New technologies with high-throughput capabilities have created a new position for proteomics. Usually, a geonomics approach would be applied to a whole sample set, with a subset to be further analyzed with proteomics, but now, proteomics is being used to cover an entire sample set, leaving other technologies to cover a subgroup. A study at Oxford University’s Target Discovery Institute (TDI) group enabled the deep phenotyping of the host immune response in COVID-19 infections. Among the eight types of omics technologies that were used, proteomics was the best suited to stratify the COVID-19 patients into different disease severity groups. Additionally, indicators or markers were identified to help plot how the disease progresses and even allow prediction of outcomes, with the eventual aim of intervention and tailored treatment for these patients.
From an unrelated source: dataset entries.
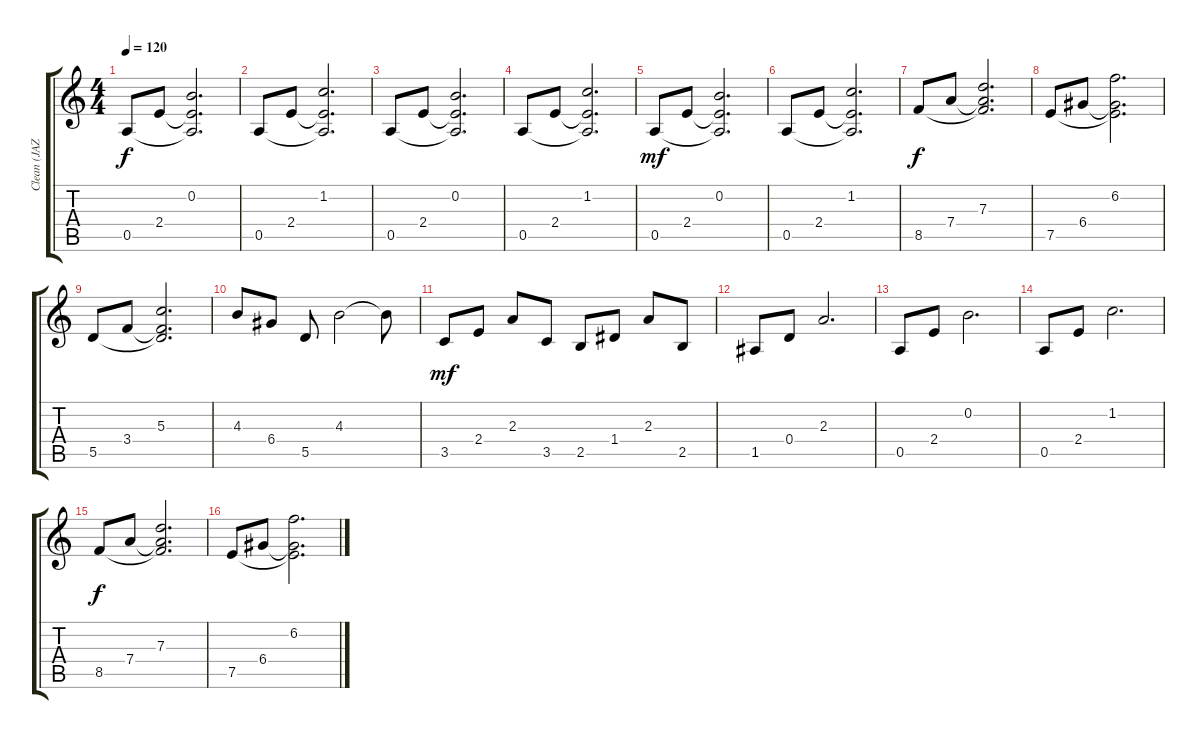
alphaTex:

\track ("Clean (JAZZ)" "Clean (JAZ") {instrument electricguitarjazz}
\staff {score tabs}
\tuning (E4 B3 G3 D3 A2 E2) {hide}
\ts (4 4)
\tempo 120
\tempo 110
\tempo 120
\clef g2
\ks c
0.5.8{dy f instrument electricguitarjazz} 2.4.8 (0.2 2.4{t} 0.5{t}).2{d} |
0.5.8 2.4.8 (1.2 2.4{t} 0.5{t}).2{d} |
0.5.8 2.4.8 (0.2 2.4{t} 0.5{t}).2{d} |
0.5.8 2.4.8 (1.2 2.4{t} 0.5{t}).2{d} |
0.5.8{dy mf} 2.4.8 (0.2 2.4{t} 0.5{t}).2{d} |
0.5.8 2.4.8 (1.2 2.4{t} 0.5{t}).2{d} |
8.5.8{dy f} 7.4.8 (7.3 7.4{t} 8.5{t}).2{d} |
7.5.8 6.4.8 (6.2 6.4{t} 7.5{t}).2{d} |
5.5.8 3.4.8 (5.3 3.4{t} 5.5{t}).2{d} |
4.3.8 6.4.8 5.5.8 4.3.2 4.3{t}.8 |
3.5.8{dy mf} 2.4.8 2.3.8 3.5.8 2.5.8 1.4.8 2.3.8 2.5.8 |
1.5.8 0.4.8 2.3.2{d} |
0.5.8 2.4.8 0.2.2{d} |
0.5.8 2.4.8 1.2.2{d} |
8.5.8{dy f} 7.4.8 (7.3 7.4{t} 8.5{t}).2{d} |
7.5.8 6.4.8 (6.2 6.4{t} 7.5{t}).2{d}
Studies such as this can provide essential insights that will inform future drug development, clinical trial design, and personalized medicine approaches for COVID-19.
Within TDI, the Discovery Proteomics Facility research team found that using TIMS to measure ion mobility enabled high-quality 4D feature alignment in retention time, mass-to-charge ratio (m/z), ion mobility (1/K0) and intensity (Figure 1). This alignment boosted the number of quantified plasma proteins to more than 500 proteins in a single 11.5 min liquid chromatography (LC)-MS/MS (Figure 2). This depth achieved by TIMS offers new possibilities for analyzing large sample cohorts of hundreds to thousands of samples for biomarker discovery in blood plasma.
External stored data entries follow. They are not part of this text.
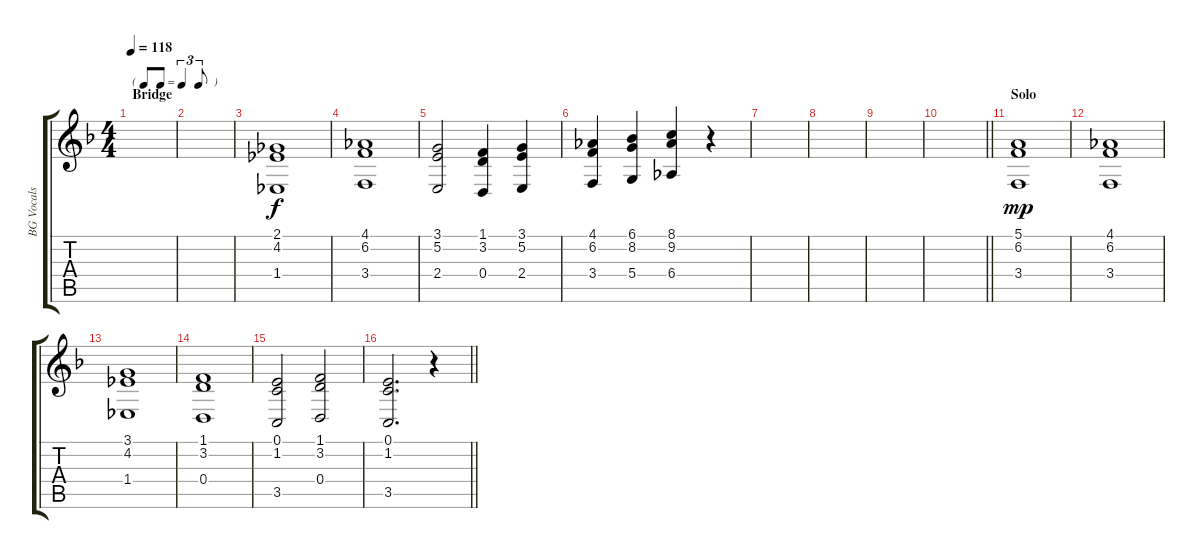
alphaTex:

\track ("BG Vocals" "BG Vocals") {instrument tenorsax}
\staff {score tabs}
\tuning (E4 B3 G3 D3 A2 E2) {hide}
\ts (4 4)
\tf triplet8th
\section ("" "Bridge")
\tempo 118
\clef g2
\ks f
|
|
(2.1 4.2 1.4).1 |
(4.1 6.2 3.4).1 |
(3.1 5.2 2.4).2 (1.1 3.2 0.4).4 (3.1 5.2 2.4).4 |
(4.1 6.2 3.4).4 (6.1 8.2 5.4).4 (8.1 9.2 6.4).4 r.4 |
|
|
|
\barLineRight lightlight
|
\section ("" "Solo")
(5.1 6.2 3.4).1{dy mp} |
(4.1 6.2 3.4).1 |
(3.1 4.2 1.4).1 |
(1.1 3.2 0.4).1 |
(0.1 1.2 3.5).2 (1.1 3.2 0.4).2 |
\barLineRight lightlight
(0.1 1.2 3.5).2{d} r.4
Predictions for the future of clinical proteomics
High-throughput proteomics has the potential to be used in future clinical settings. These could include, for example, installing instruments into hospitals to allow for day-to-day screening of patient samples. MS enables the measurements of multiple analytes at the same time, so proteomics could analyze a whole pathway or a whole assembly of proteins from a patient sample, potentially leading to an improved diagnosis. Another benefit is instead of being tested for one disease, many patients have comorbidities that could be identified with MS in a systems biology-based approach.
Advances in proteomics technology are set to be a major contributor to the growth in personalized medicine.
References
Grand View Research, Personalized Medicine Market Growth & Trends, https://www.grandviewresearch.com/industry-analysis/personalized-medicine-market#
Cox J and Mann M Quantitative, High-Resolution Proteomics for Data-Driven Systems Biology. Annu. Rev. Biochem. 80: 273-299 (2011).
Kosinski T, Heilig R, Bensaddek D, Bache N, Bjeld Hørning O, Fischer R, and Koch H. Plasma proteomics goes high throughput – timsTOF Pro with PASEF and 4D feature alignment to quantify 500 plasma proteins in 11.5 min. Bruker Daltonics 03, LCMS-151, 1867805 (2019).